Page MenuHomePhabricator

Horizon should use a proxy to access cloud vps hosted apis
Open, Needs TriagePublic

Description

splitting from T305414, this is so that the new cloudweb* hosts will not need public IPs

The proxy and puppet horizon dashboards will need to be updated to use a HTTP proxy for api requests.

Event Timeline

Looks like we will need to serve the API endpoints from port 443 if we want them to be accessible via the HTTP proxy:

taavi@cloudweb2001-dev ~ $ curl --proxy http://webproxy.codfw.wmnet:8080 https://novaproxy.codfw1dev.wmcloud.org:5668
curl: (56) Received HTTP code 403 from proxy after CONNECT
taavi@cloudweb2001-dev ~ $ curl --proxy http://webproxy.codfw.wmnet:8080 https://novaproxy.codfw1dev.wmcloud.org
<!DOCTYPE html>

Change 781950 had a related patch set uploaded (by Majavah; author: Majavah):

[operations/puppet@production] dynamicproxy: expose api on port 443

https://gerrit.wikimedia.org/r/781950

I'm somewhat lost here -- sorry if this is all spelled out in another task which I've missed. I'm going to talk through my understanding of the situation.

The traffic from a labweb host to e.g. the puppet enc looks like case three, here:

https://wikitech.wikimedia.org/wiki/Cross-Realm_traffic_guidelines#Case_3:_generic_network_access_prod_--%3E_cloud

Re-reading case 3, it looks like that document assumes that the interesting part is ingress on the service side, and assumes that the client (in this case, Horizon) has access to the public internet.

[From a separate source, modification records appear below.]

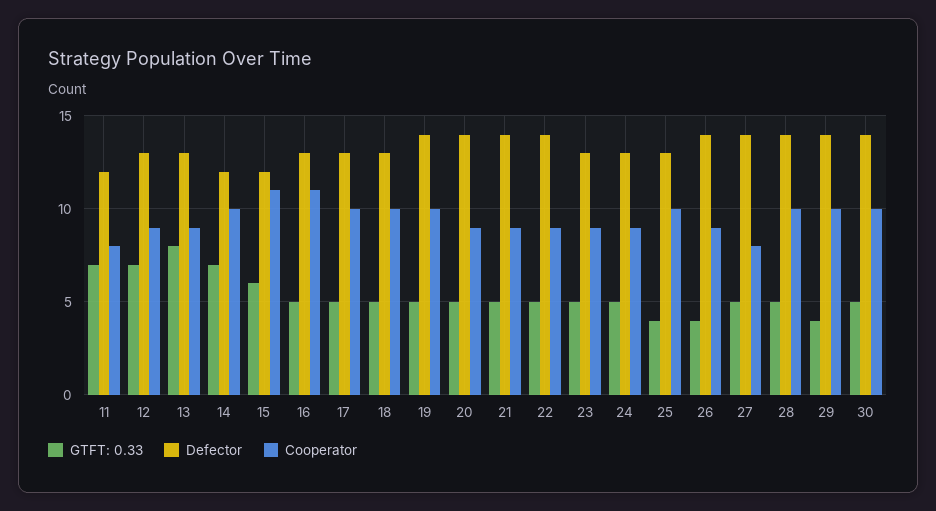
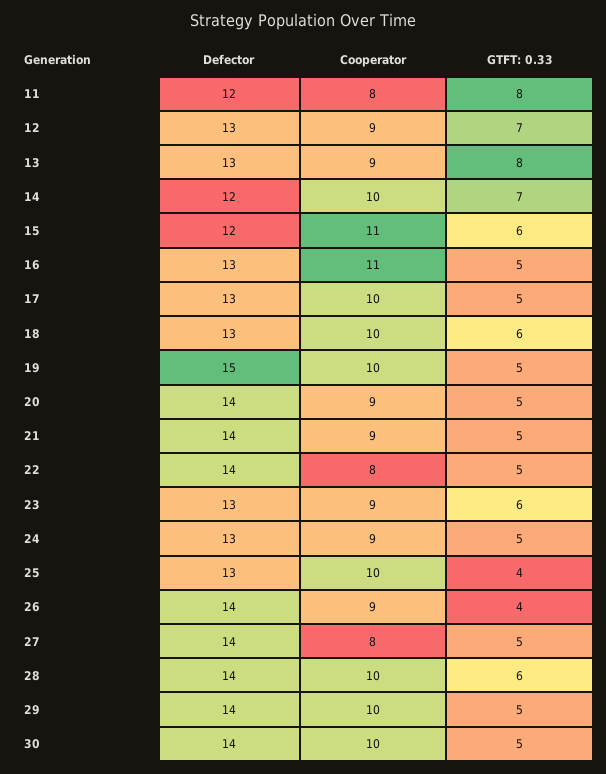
GTFT: 0.33, 11: 7 -> 8
GTFT: 0.33, 18: 5 -> 6
Defector, 19: 14 -> 15
Cooperator, 22: 9 -> 8
GTFT: 0.33, 23: 5 -> 6
GTFT: 0.33, 28: 5 -> 6
GTFT: 0.33, 29: 4 -> 5

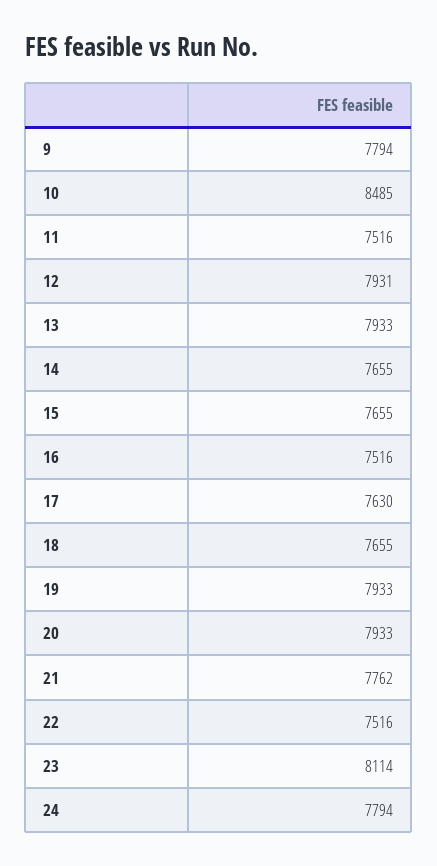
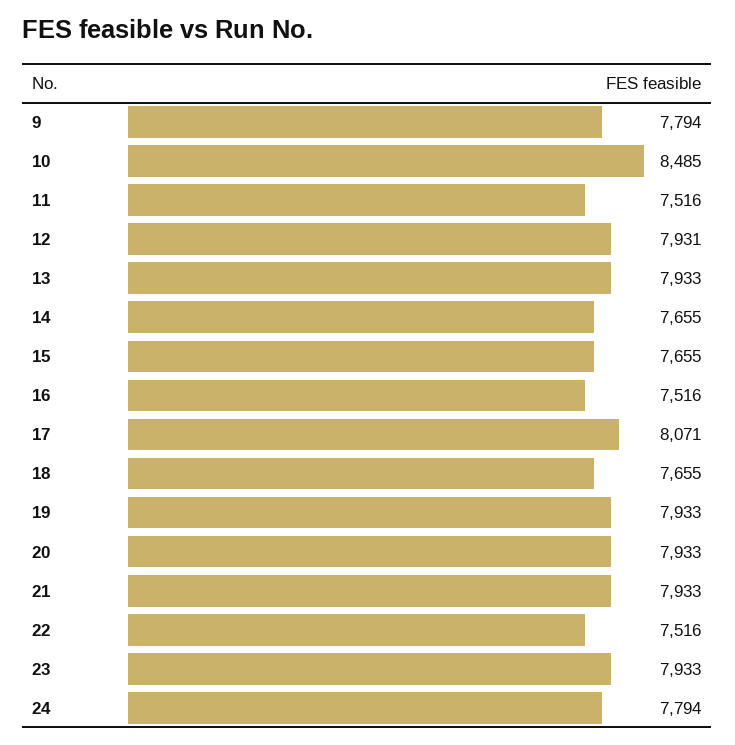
17: 7630 -> 8071
21: 7762 -> 7933
23: 8114 -> 7933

If we move cloudweb hosts to private IPs, then they will no longer have access to the public internet, hence the need for a proxy. Is that right so far?

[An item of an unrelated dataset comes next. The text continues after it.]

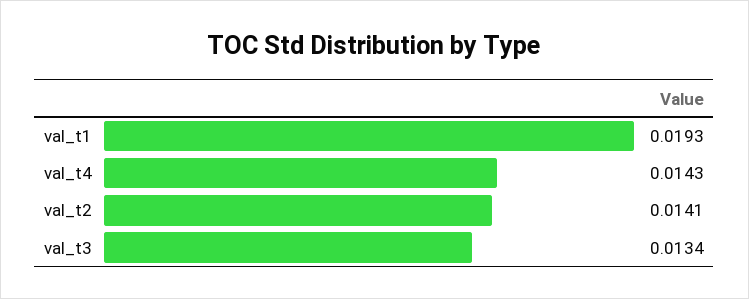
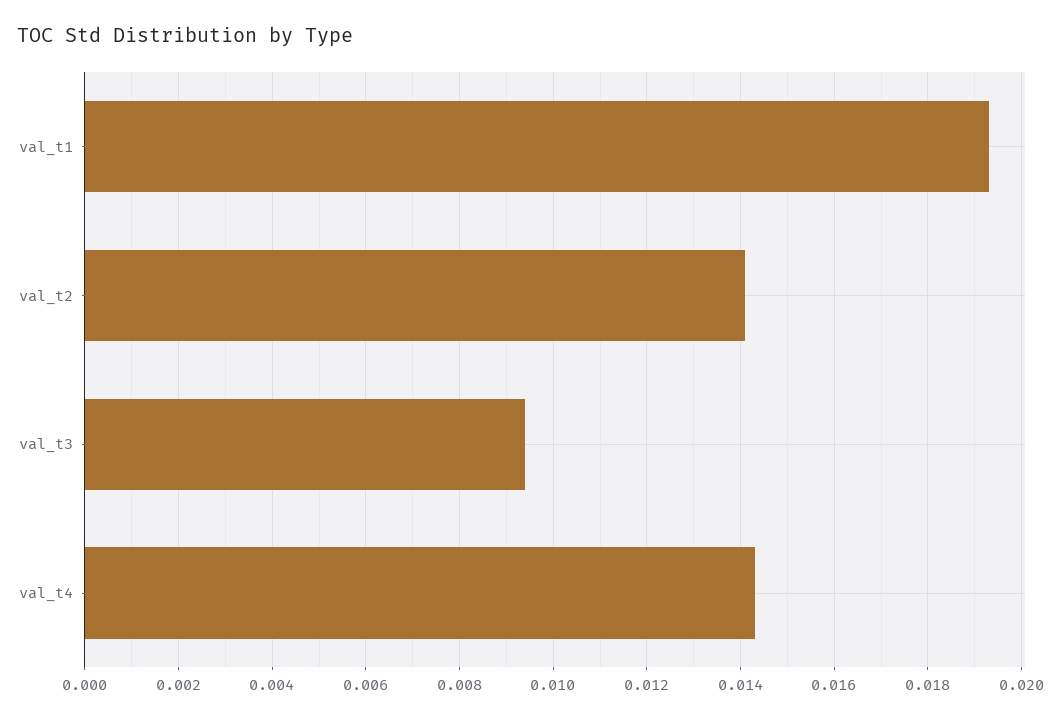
val_t3: 0.0134 -> 0.0095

If we move cloudweb hosts to private IPs we will also have the question of how to route traffic /to/ the the new cloudweb hosts (for e.g. https://horizon.wikimedia.org). The obvious way to handle that is via production LVS, since that's how it's handled now.

--but--

Neither of those are good end states, are they? We decided not to use production lvs for swift (see T296411, "cloud: decide on general idea for having cloud-dedicated hardware provide service in the cloud realm & the internet") so it seems likely that whatever front end we choose for swift should also ultimately be the front end for other services running on bare metal -- nova, horizon, whatever.

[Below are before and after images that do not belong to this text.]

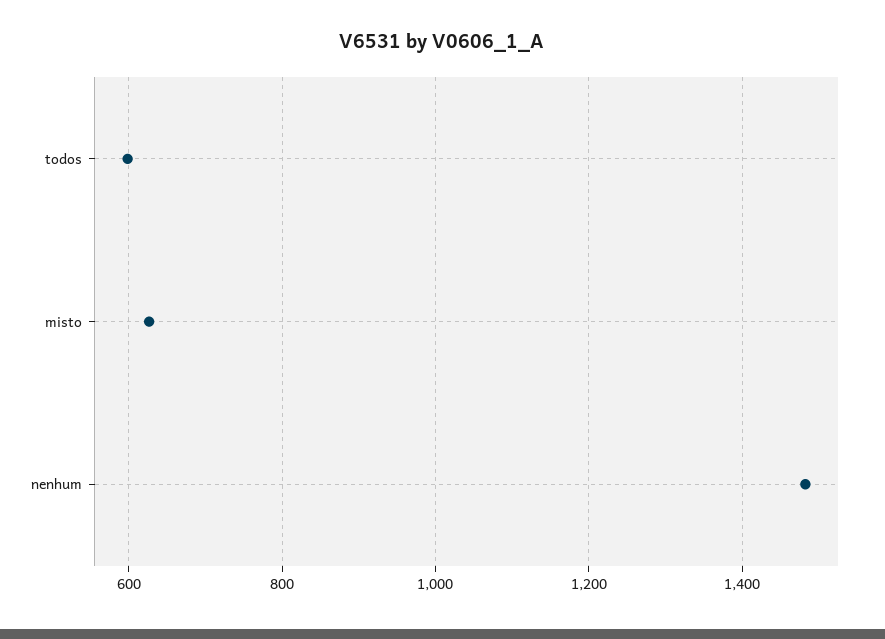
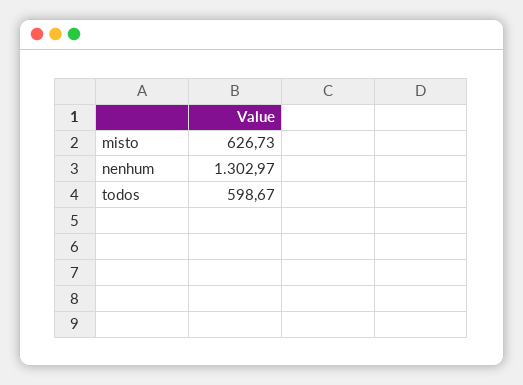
nenhum: 1480 -> 1302.97

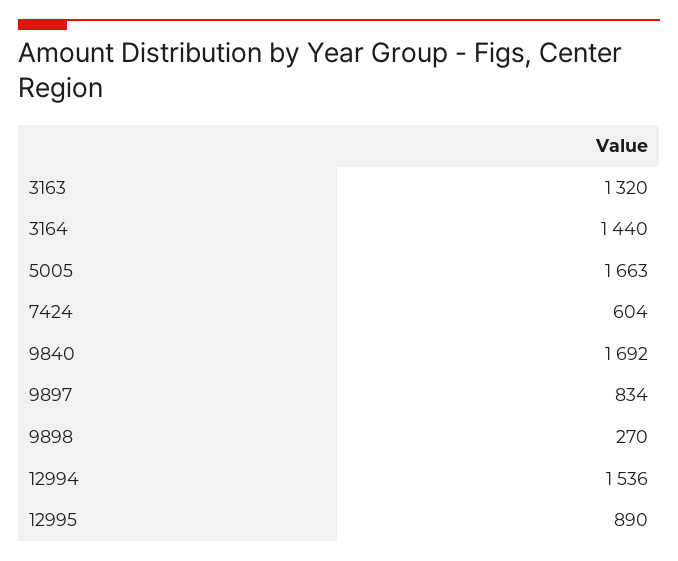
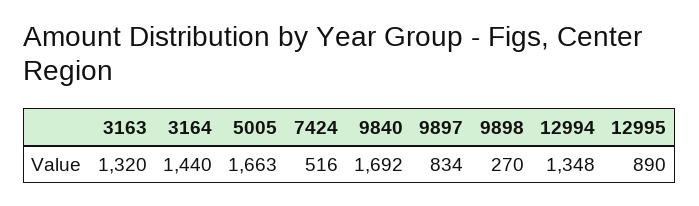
7424: 604 -> 516
12994: 1536 -> 1348

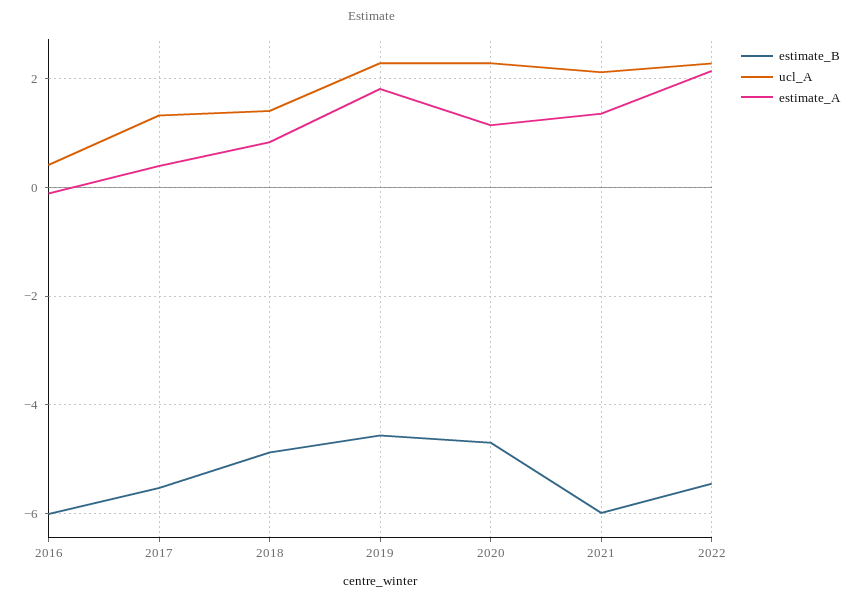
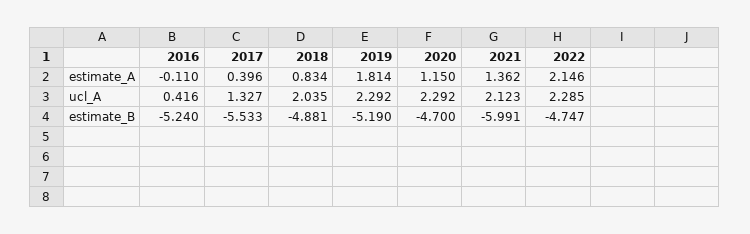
estimate_B, 2016: -6 -> -5.24
ucl_A, 2018: 1.4 -> 2.035
estimate_B, 2019: -4.6 -> -5.19
estimate_B, 2022: -5.4 -> -4.747

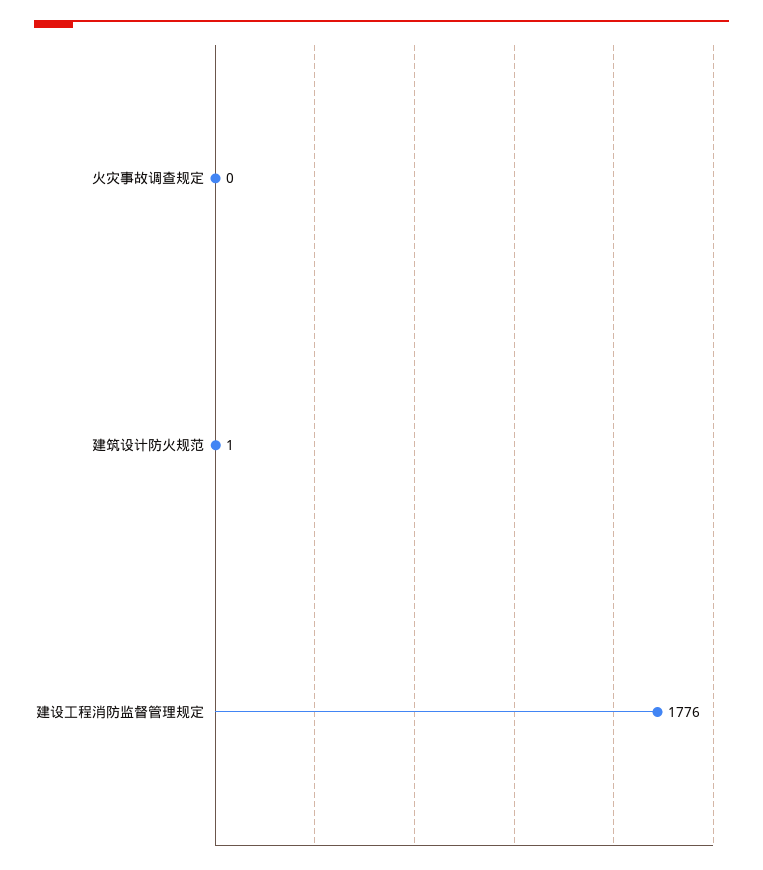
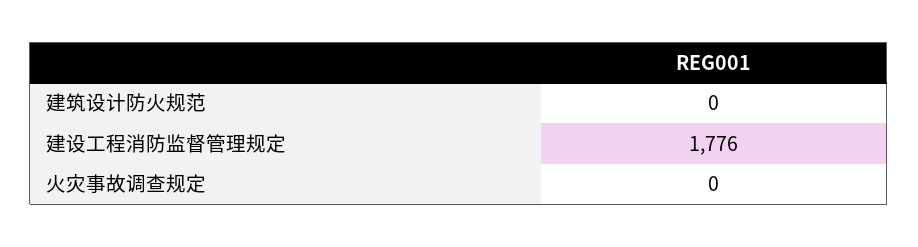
建筑设计防火规范: 1 -> 0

So... this task and the chatter on T305414 and T305414 about private IPs seem premature. Anything that we do today to move them off of public IPs will only need to be redone when we have a real solution for T296411. Meanwhile, the engineering work to support outbound traffic (e.g. horizon->enc) may or may not still be useful depending on where in the network we ultimately move Horizon.

I would like us to have a complete plan for all of these pieces before we randomly shuffle the deck chairs around. We will almost certainly not have such a plan before Arturo comes back from parental leave, which seems fine to me.

If there there is true urgency about reclaiming public IPs within the next few months then perhaps this is worth the trouble, but otherwise I'd prefer we wait. I'm also open to an argument about why these different issues can be decoupled.

Thanks @Andrew ! All valid points.

The cloud realm is there to provide separation between less trusted VM environment and production.
My understanding is that only low traffic, independent and trusted services are running on cloudweb hosts. Based on that and to (paradoxically?) not make too many changes. I think it would still be fine to keep them on the prod side as well. Of course if there are larger changes (it could make sens to move them to the cloud realm).
So by my understanding, they can be a good end state as their fate doesn't depend on the solution for Cloudswift.

Again, there is no urgency, it's an effort to steer the ship toward newer/better best practices, especially if they're low handing fruits.
If there is no consensus or it's too much efforts, keeping the status-quo during a refresh for later discussion is fine as well.